Energy management of a microgrid considering nonlinear losses in batteries through Deep Reinforcement Learning

The massive deployment of microgrids could play a significant role in achieving decarbonization of the electric sector amid the ongoing energy transition. The effective operation of these microgrids requires an Energy Management System (EMS), which establishes control set-points for all dispatchable components. EMSs can be formulated as classical optimization problems or as Partially-Observable Markov Decision Processes (POMDPs). Recently, Deep Reinforcement Learning (DRL) algorithms have been employed to solve the latter, gaining popularity in recent years. Since DRL methods promise to deal effectively with nonlinear dynamics, this paper examines the Twin-Delayed Deep Deterministic Policy Gradient (TD3) performance – a state-of-the-art method in DRL – for the EMS of a microgrid that includes nonlinear battery losses.
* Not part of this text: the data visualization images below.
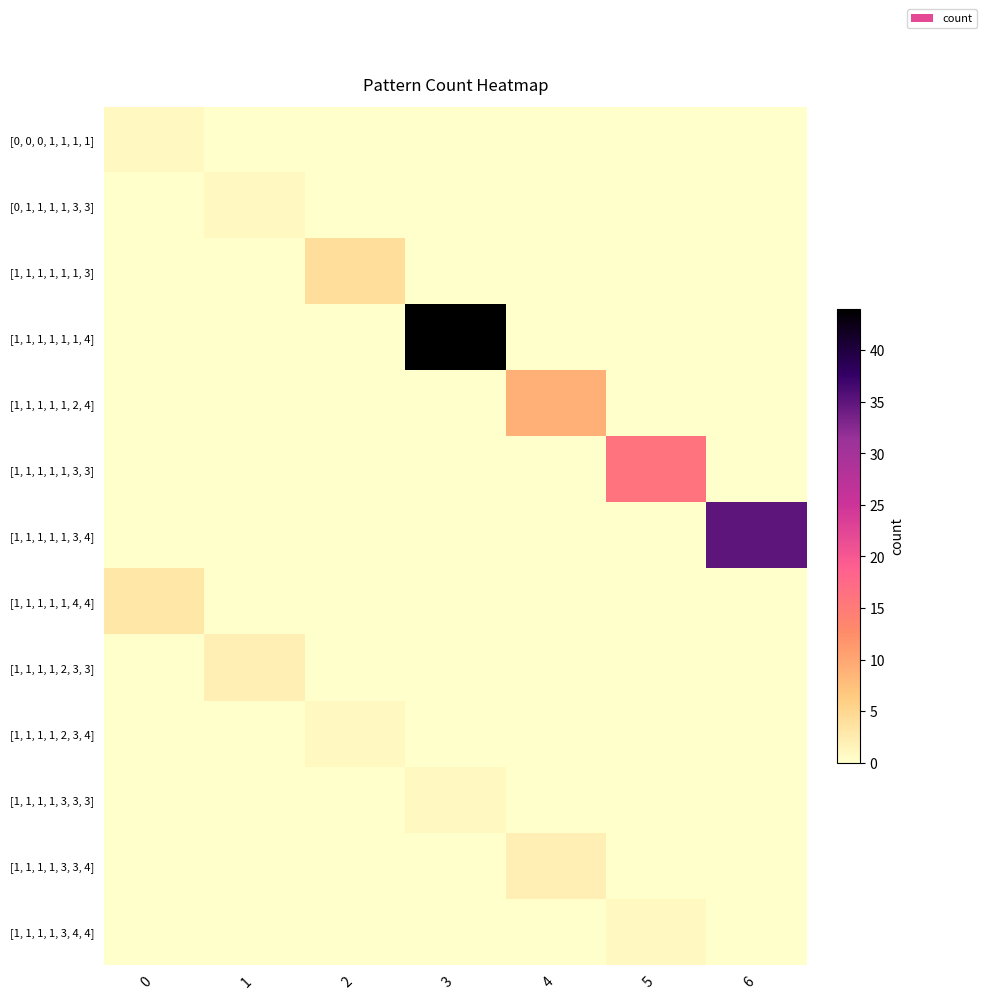

At which category is the sum across all series the highest?

3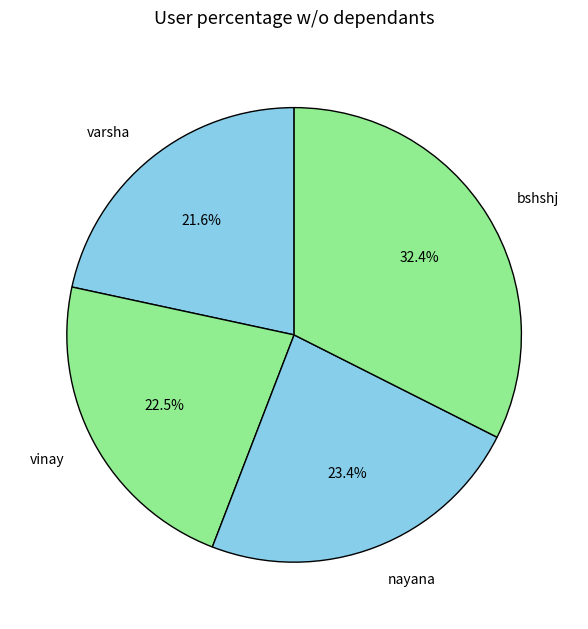

What portion of the pie excludes vinay?

77.5%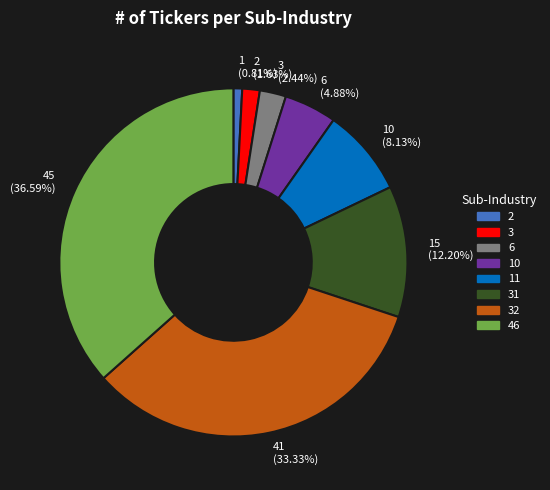

What is the smallest slice in the pie chart?

2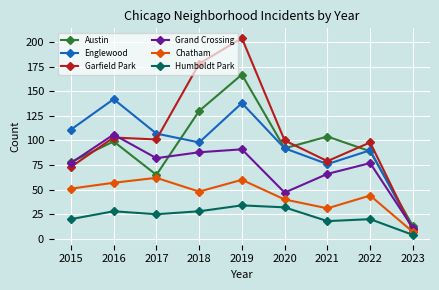

What is the difference between the highest and lowest values at 2015?

91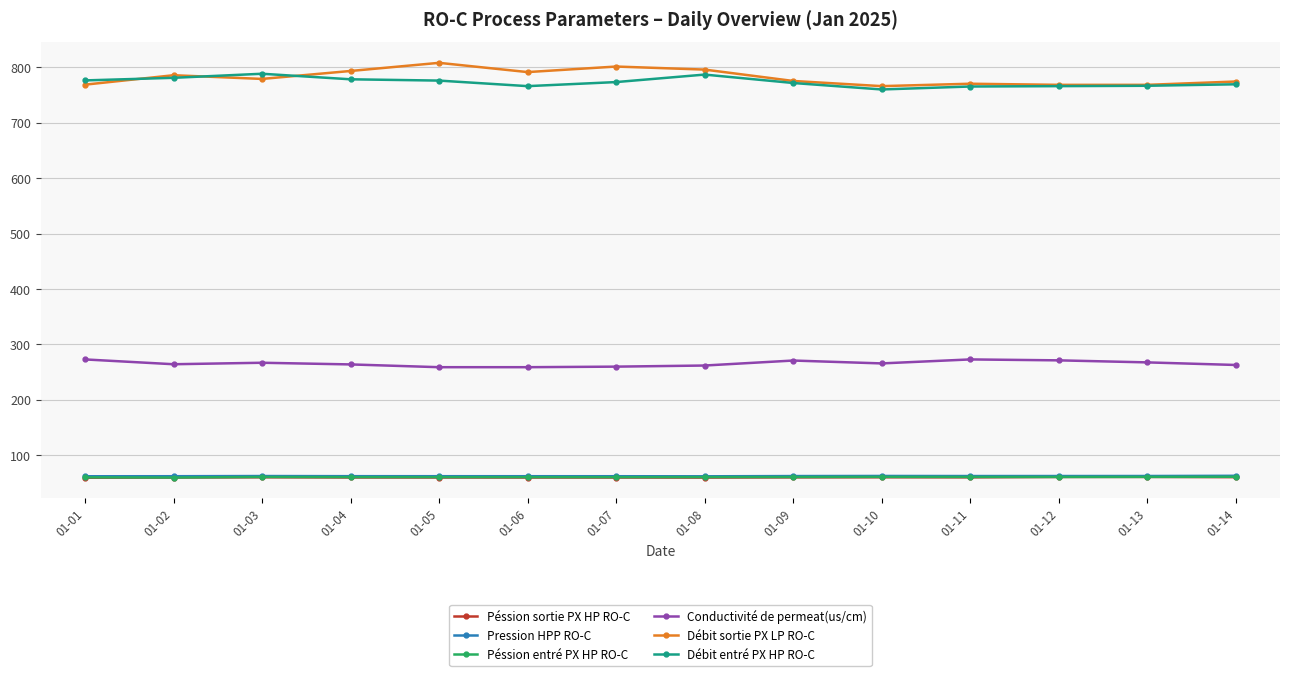

Which series has the widest spread of values?

Débit sortie PX LP RO-C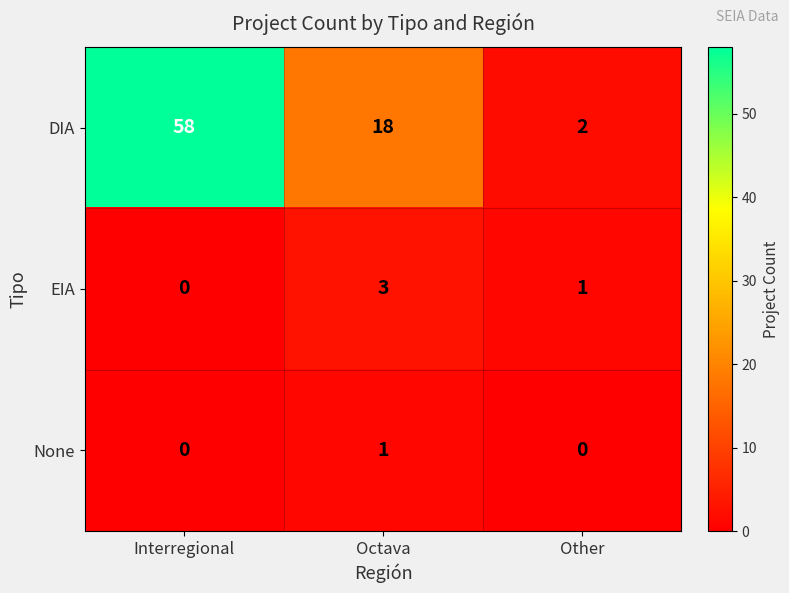

What is the difference between the highest and lowest values at Interregional?

58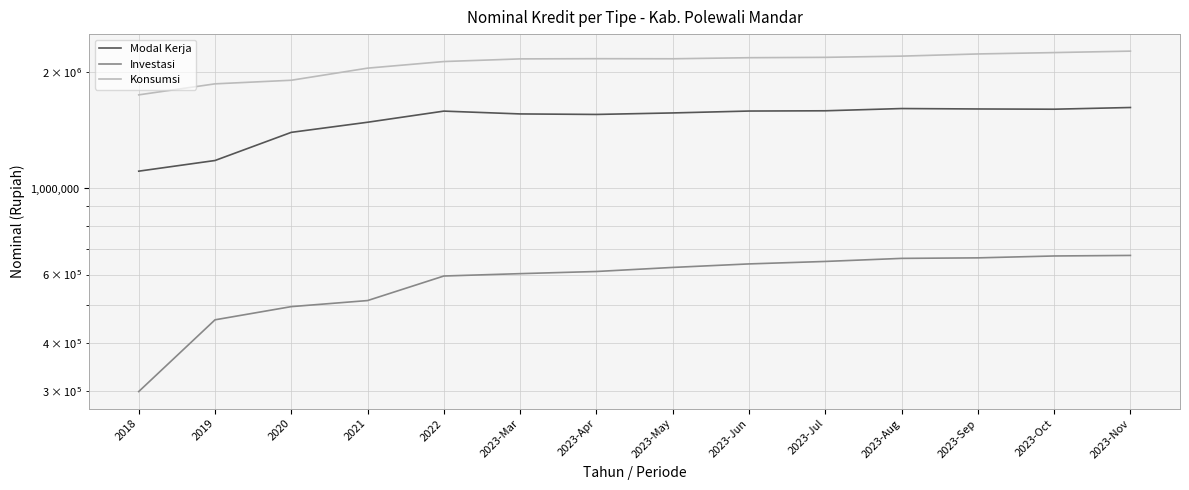

True or false: Konsumsi and Investasi cross at least once.

False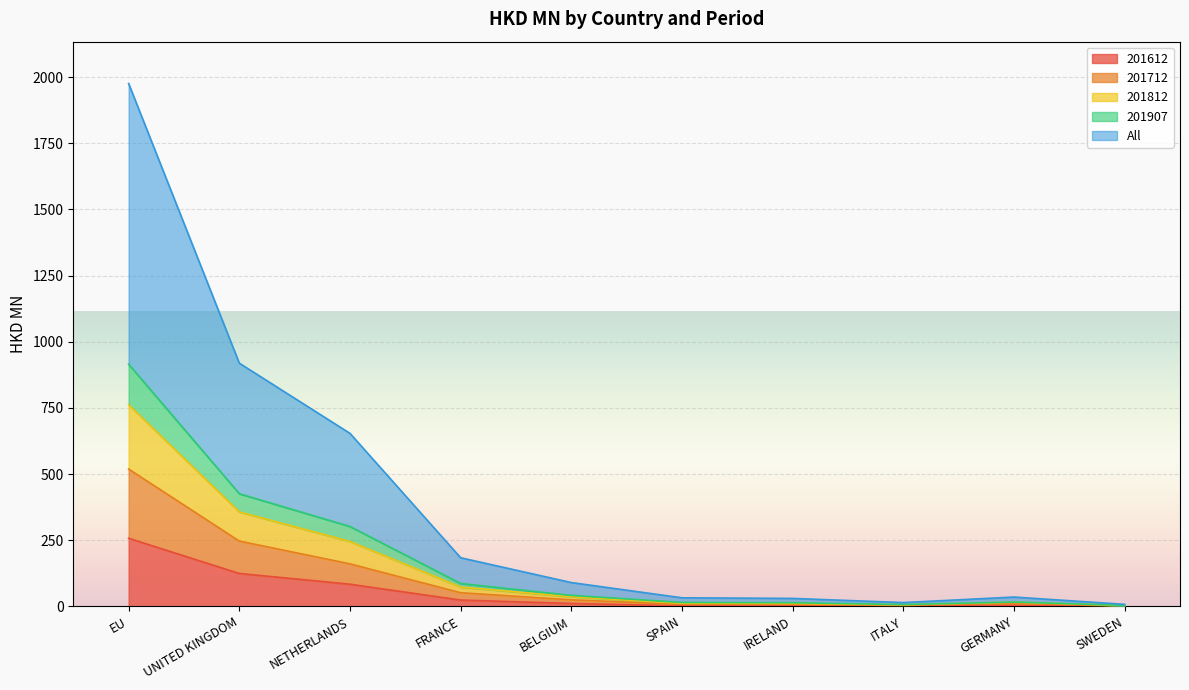

True or false: 201907 has more than 0 interior local peaks.

True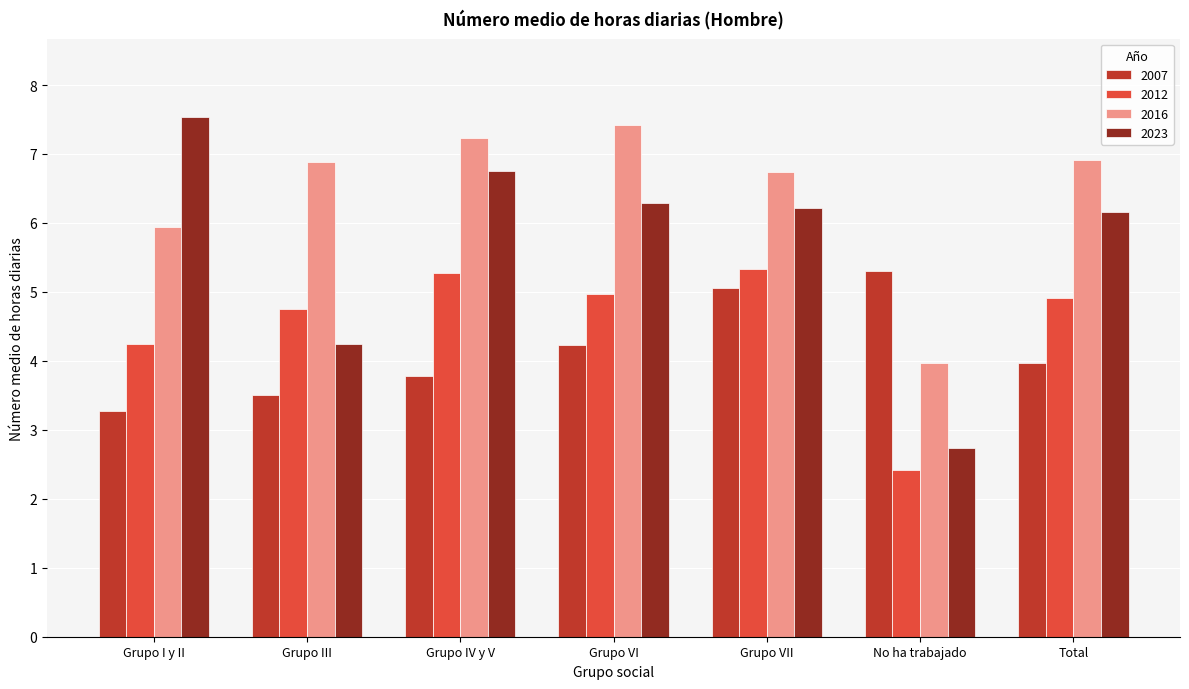

Reading right to left, transcribe all the data shown in this chart.

2007: Total=4.0	No ha trabajado=5.3	Grupo VII=5.1	Grupo VI=4.2	Grupo IV y V=3.8	Grupo III=3.5	Grupo I y II=3.3
2012: Total=4.9	No ha trabajado=2.4	Grupo VII=5.3	Grupo VI=5.0	Grupo IV y V=5.3	Grupo III=4.8	Grupo I y II=4.2
2016: Total=6.9	No ha trabajado=4.0	Grupo VII=6.7	Grupo VI=7.4	Grupo IV y V=7.2	Grupo III=6.9	Grupo I y II=5.9
2023: Total=6.2	No ha trabajado=2.7	Grupo VII=6.2	Grupo VI=6.3	Grupo IV y V=6.8	Grupo III=4.3	Grupo I y II=7.5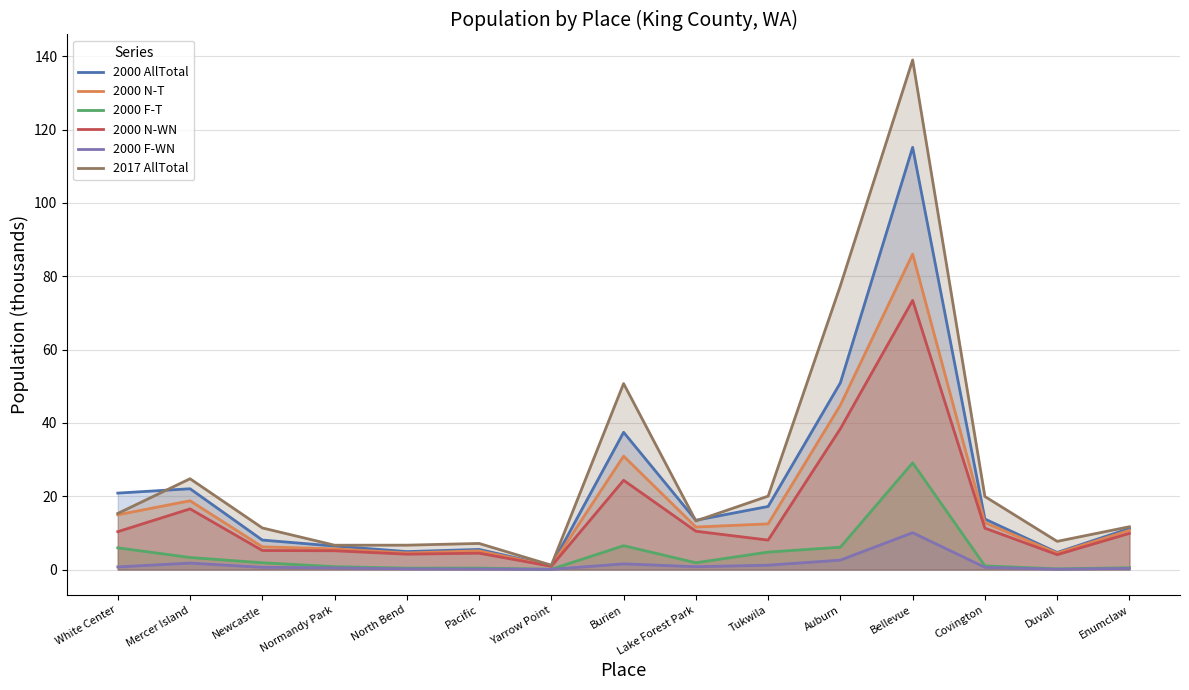

At which category does the chart reach its peak across all series?

Bellevue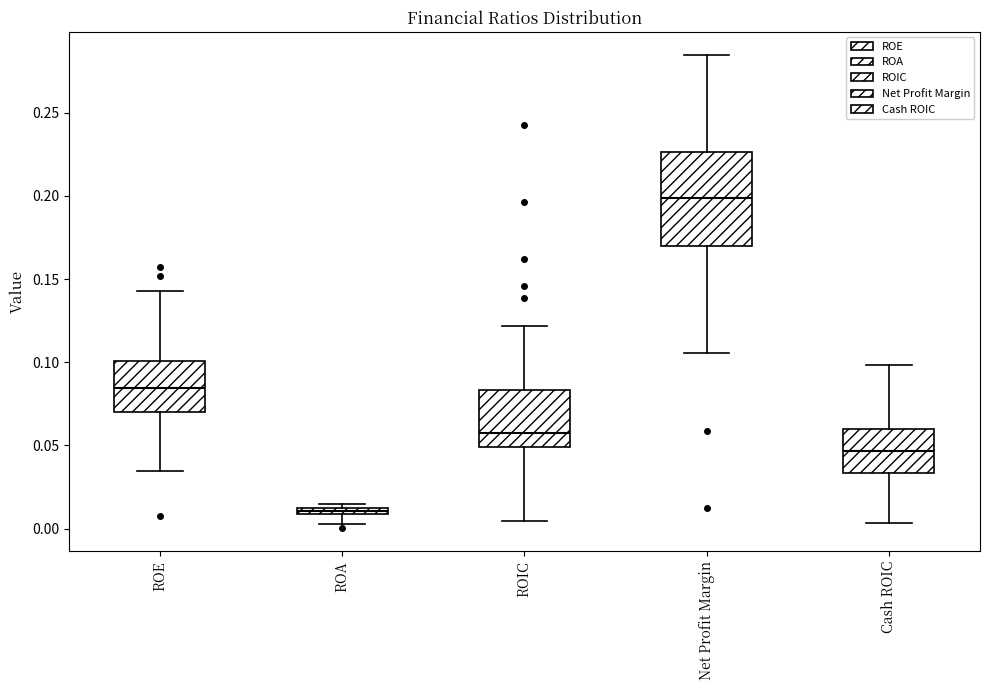

Which box's median line is the highest?

Net Profit Margin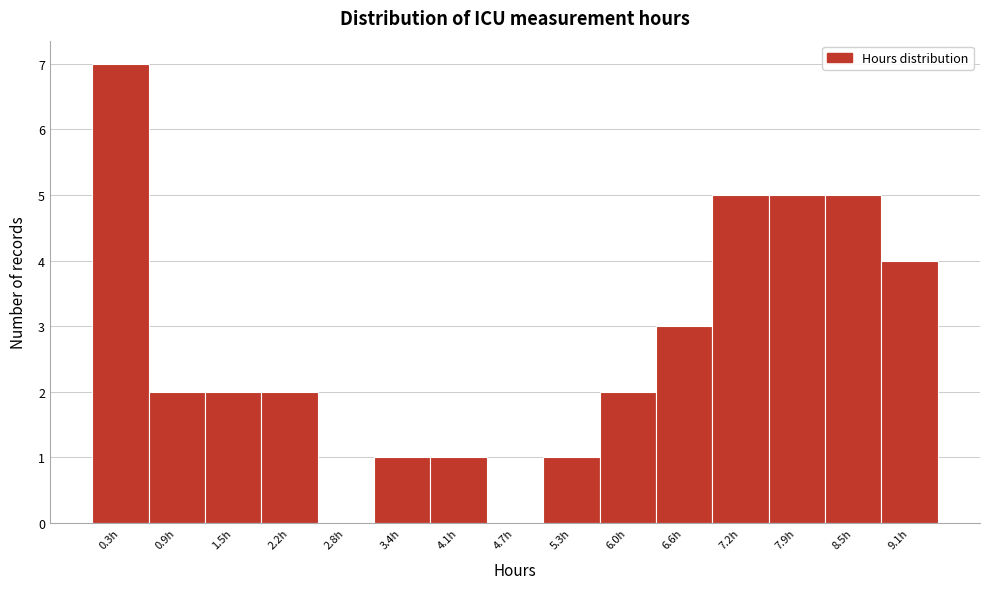

Reading right to left, extract all data points from this chart.

9.1h=4	8.5h=5	7.9h=5	7.2h=5	6.6h=3	6.0h=2	5.3h=1	4.7h=0	4.1h=1	3.4h=1	2.8h=0	2.2h=2	1.5h=2	0.9h=2	0.3h=7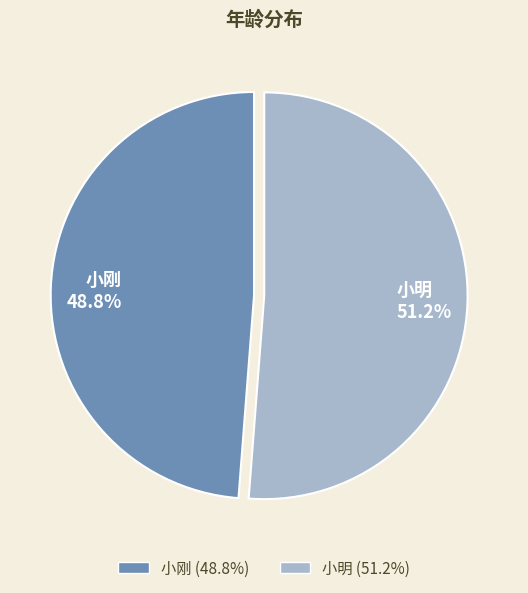

To the nearest percent, what portion does 小刚 represent?

49%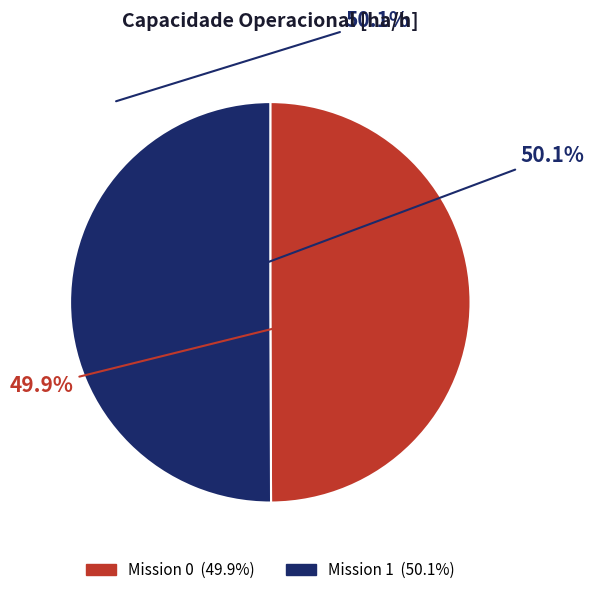

What percentage is the 0 slice, to the nearest percent?

50%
Furthermore, the classical EMS-microgrid interaction is improved by refining the behavior of the underlying control system to obtain reliable results. The performance of this novel approach has been tested on two distinct microgrids – a residential one and a larger-scale grid – with a satisfactory outcome beyond reducing operational costs. Findings demonstrate the intrinsic potential of DRL-based algorithms for enhancing energy management and driving more efficient power systems. •Application of Deep Reinforcement Learning for microgrid energy management.•A nonlinear battery-loss model is used seeking a realistic approach.•A realistic control system is considered in the model for robust results.•Operational costs are reduced by 2% over previously reported work.•Energy losses in the battery are reduced by 10% in the scenarios simulated.